-- Records to use follows --

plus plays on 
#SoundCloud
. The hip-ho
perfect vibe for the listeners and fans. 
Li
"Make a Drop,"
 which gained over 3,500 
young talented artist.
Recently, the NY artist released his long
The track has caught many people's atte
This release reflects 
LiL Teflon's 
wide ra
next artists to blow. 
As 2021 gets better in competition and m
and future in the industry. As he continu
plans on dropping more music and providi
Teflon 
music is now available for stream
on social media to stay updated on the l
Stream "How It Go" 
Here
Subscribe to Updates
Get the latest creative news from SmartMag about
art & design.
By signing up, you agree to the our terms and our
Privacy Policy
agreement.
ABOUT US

-- Records to use concluded --
-- Records to use follows --

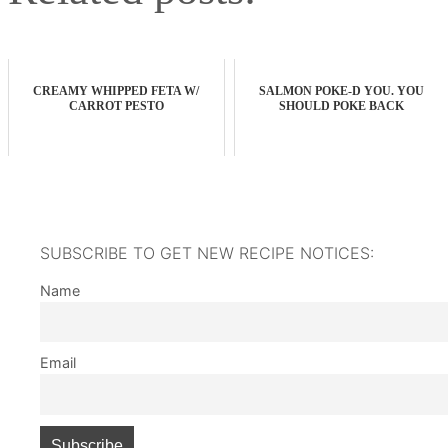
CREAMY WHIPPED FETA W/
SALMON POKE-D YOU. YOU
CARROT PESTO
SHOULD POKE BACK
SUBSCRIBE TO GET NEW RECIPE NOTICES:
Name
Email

-- Records to use concluded --

_Your goal_:
Select each line of the records that contains the string "POKE". Case counts.

_Written response_:
SALMON POKE-D YOU. YOU
SHOULD POKE BACK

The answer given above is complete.